§ Exercise:
Repeat the entries beneath in their entirety, precisely as given.

(Excerpts from a dataset)
↓
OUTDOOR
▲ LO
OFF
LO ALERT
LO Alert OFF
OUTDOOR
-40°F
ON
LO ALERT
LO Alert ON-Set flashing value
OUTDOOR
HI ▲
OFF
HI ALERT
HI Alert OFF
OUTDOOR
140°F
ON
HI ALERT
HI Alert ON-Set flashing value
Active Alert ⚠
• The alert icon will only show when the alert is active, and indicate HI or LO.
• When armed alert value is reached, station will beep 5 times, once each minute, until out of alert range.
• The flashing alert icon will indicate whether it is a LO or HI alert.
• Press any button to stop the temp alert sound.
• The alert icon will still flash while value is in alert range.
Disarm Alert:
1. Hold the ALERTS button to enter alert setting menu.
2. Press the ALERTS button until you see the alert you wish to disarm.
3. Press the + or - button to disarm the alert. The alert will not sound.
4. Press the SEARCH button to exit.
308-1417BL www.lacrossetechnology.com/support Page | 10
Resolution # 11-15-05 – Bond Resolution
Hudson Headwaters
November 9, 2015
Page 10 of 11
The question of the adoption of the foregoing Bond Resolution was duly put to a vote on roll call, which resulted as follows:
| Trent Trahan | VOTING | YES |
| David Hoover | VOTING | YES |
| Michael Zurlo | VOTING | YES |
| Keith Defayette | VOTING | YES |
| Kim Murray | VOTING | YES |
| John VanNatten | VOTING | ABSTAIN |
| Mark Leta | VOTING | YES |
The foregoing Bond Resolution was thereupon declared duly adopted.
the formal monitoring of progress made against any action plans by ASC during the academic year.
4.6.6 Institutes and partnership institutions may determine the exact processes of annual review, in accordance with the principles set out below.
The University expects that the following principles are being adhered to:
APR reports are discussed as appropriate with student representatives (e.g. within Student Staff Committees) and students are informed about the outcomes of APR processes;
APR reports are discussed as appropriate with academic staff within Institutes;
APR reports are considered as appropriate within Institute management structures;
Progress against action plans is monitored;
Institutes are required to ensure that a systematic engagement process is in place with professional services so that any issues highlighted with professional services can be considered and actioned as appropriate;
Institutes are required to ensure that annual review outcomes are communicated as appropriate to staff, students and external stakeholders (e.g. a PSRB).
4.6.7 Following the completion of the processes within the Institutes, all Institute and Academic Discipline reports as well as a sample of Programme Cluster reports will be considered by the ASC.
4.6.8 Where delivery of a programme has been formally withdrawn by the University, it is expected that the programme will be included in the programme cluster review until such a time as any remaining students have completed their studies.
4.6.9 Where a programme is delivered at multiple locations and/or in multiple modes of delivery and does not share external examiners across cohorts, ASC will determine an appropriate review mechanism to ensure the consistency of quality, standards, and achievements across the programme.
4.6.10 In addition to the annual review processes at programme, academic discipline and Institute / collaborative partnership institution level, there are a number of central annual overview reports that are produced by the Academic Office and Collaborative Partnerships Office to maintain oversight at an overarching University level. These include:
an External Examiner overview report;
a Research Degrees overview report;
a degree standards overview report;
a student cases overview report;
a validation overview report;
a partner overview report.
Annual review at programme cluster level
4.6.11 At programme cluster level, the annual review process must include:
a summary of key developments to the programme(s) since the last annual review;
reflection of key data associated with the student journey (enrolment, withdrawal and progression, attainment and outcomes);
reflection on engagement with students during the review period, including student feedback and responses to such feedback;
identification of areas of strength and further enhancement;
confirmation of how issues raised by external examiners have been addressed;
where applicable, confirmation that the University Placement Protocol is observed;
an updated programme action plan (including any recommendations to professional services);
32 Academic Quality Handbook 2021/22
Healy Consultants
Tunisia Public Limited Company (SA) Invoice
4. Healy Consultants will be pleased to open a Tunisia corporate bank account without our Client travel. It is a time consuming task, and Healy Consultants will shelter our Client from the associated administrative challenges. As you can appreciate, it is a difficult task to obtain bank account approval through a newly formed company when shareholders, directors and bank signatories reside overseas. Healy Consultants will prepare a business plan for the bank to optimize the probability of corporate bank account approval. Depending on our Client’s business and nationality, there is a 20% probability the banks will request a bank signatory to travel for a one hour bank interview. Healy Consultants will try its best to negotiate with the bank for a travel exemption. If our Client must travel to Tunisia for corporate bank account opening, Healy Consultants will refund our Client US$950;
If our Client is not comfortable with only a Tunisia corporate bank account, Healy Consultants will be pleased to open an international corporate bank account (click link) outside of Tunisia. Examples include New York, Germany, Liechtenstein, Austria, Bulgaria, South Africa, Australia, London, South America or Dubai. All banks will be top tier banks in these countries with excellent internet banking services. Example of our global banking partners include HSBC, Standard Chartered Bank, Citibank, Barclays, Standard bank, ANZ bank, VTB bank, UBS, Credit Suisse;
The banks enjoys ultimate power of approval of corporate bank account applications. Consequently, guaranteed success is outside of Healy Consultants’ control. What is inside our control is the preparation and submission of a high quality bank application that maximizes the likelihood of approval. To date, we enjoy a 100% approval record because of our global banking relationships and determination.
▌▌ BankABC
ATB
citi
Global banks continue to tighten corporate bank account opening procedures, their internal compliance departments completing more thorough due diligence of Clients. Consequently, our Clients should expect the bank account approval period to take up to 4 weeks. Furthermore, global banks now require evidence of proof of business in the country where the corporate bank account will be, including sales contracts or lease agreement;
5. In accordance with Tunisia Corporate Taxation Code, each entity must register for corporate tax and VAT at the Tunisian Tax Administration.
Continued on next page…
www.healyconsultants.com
↑
§ Task response:
OUTDOOR
▲ LO
OFF
LO ALERT
LO Alert OFF
OUTDOOR
-40°F
ON
LO ALERT
LO Alert ON-Set flashing value
OUTDOOR
HI ▲
OFF
HI ALERT
HI Alert OFF
OUTDOOR
140°F
ON
HI ALERT
HI Alert ON-Set flashing value
Active Alert ⚠
• The alert icon will only show when the alert is active, and indicate HI or LO.
• When armed alert value is reached, station will beep 5 times, once each minute, until out of alert range.
• The flashing alert icon will indicate whether it is a LO or HI alert.
• Press any button to stop the temp alert sound.
• The alert icon will still flash while value is in alert range.
Disarm Alert:
1. Hold the ALERTS button to enter alert setting menu.
2. Press the ALERTS button until you see the alert you wish to disarm.
3. Press the + or - button to disarm the alert. The alert will not sound.
4. Press the SEARCH button to exit.
308-1417BL www.lacrossetechnology.com/support Page | 10
Resolution # 11-15-05 – Bond Resolution
Hudson Headwaters
November 9, 2015
Page 10 of 11
The question of the adoption of the foregoing Bond Resolution was duly put to a vote on roll call, which resulted as follows:
| Trent Trahan | VOTING | YES |
| David Hoover | VOTING | YES |
| Michael Zurlo | VOTING | YES |
| Keith Defayette | VOTING | YES |
| Kim Murray | VOTING | YES |
| John VanNatten | VOTING | ABSTAIN |
| Mark Leta | VOTING | YES |
The foregoing Bond Resolution was thereupon declared duly adopted.
the formal monitoring of progress made against any action plans by ASC during the academic year.
4.6.6 Institutes and partnership institutions may determine the exact processes of annual review, in accordance with the principles set out below.
The University expects that the following principles are being adhered to:
APR reports are discussed as appropriate with student representatives (e.g. within Student Staff Committees) and students are informed about the outcomes of APR processes;
APR reports are discussed as appropriate with academic staff within Institutes;
APR reports are considered as appropriate within Institute management structures;
Progress against action plans is monitored;
Institutes are required to ensure that a systematic engagement process is in place with professional services so that any issues highlighted with professional services can be considered and actioned as appropriate;
Institutes are required to ensure that annual review outcomes are communicated as appropriate to staff, students and external stakeholders (e.g. a PSRB).
4.6.7 Following the completion of the processes within the Institutes, all Institute and Academic Discipline reports as well as a sample of Programme Cluster reports will be considered by the ASC.
4.6.8 Where delivery of a programme has been formally withdrawn by the University, it is expected that the programme will be included in the programme cluster review until such a time as any remaining students have completed their studies.
4.6.9 Where a programme is delivered at multiple locations and/or in multiple modes of delivery and does not share external examiners across cohorts, ASC will determine an appropriate review mechanism to ensure the consistency of quality, standards, and achievements across the programme.
4.6.10 In addition to the annual review processes at programme, academic discipline and Institute / collaborative partnership institution level, there are a number of central annual overview reports that are produced by the Academic Office and Collaborative Partnerships Office to maintain oversight at an overarching University level. These include:
an External Examiner overview report;
a Research Degrees overview report;
a degree standards overview report;
a student cases overview report;
a validation overview report;
a partner overview report.
Annual review at programme cluster level
4.6.11 At programme cluster level, the annual review process must include:
a summary of key developments to the programme(s) since the last annual review;
reflection of key data associated with the student journey (enrolment, withdrawal and progression, attainment and outcomes);
reflection on engagement with students during the review period, including student feedback and responses to such feedback;
identification of areas of strength and further enhancement;
confirmation of how issues raised by external examiners have been addressed;
where applicable, confirmation that the University Placement Protocol is observed;
an updated programme action plan (including any recommendations to professional services);
32 Academic Quality Handbook 2021/22
Healy Consultants
Tunisia Public Limited Company (SA) Invoice
4. Healy Consultants will be pleased to open a Tunisia corporate bank account without our Client travel. It is a time consuming task, and Healy Consultants will shelter our Client from the associated administrative challenges. As you can appreciate, it is a difficult task to obtain bank account approval through a newly formed company when shareholders, directors and bank signatories reside overseas. Healy Consultants will prepare a business plan for the bank to optimize the probability of corporate bank account approval. Depending on our Client’s business and nationality, there is a 20% probability the banks will request a bank signatory to travel for a one hour bank interview. Healy Consultants will try its best to negotiate with the bank for a travel exemption. If our Client must travel to Tunisia for corporate bank account opening, Healy Consultants will refund our Client US$950;
If our Client is not comfortable with only a Tunisia corporate bank account, Healy Consultants will be pleased to open an international corporate bank account (click link) outside of Tunisia. Examples include New York, Germany, Liechtenstein, Austria, Bulgaria, South Africa, Australia, London, South America or Dubai. All banks will be top tier banks in these countries with excellent internet banking services. Example of our global banking partners include HSBC, Standard Chartered Bank, Citibank, Barclays, Standard bank, ANZ bank, VTB bank, UBS, Credit Suisse;
The banks enjoys ultimate power of approval of corporate bank account applications. Consequently, guaranteed success is outside of Healy Consultants’ control. What is inside our control is the preparation and submission of a high quality bank application that maximizes the likelihood of approval. To date, we enjoy a 100% approval record because of our global banking relationships and determination.
▌▌ BankABC
ATB
citi
Global banks continue to tighten corporate bank account opening procedures, their internal compliance departments completing more thorough due diligence of Clients. Consequently, our Clients should expect the bank account approval period to take up to 4 weeks. Furthermore, global banks now require evidence of proof of business in the country where the corporate bank account will be, including sales contracts or lease agreement;
5. In accordance with Tunisia Corporate Taxation Code, each entity must register for corporate tax and VAT at the Tunisian Tax Administration.
Continued on next page…
www.healyconsultants.com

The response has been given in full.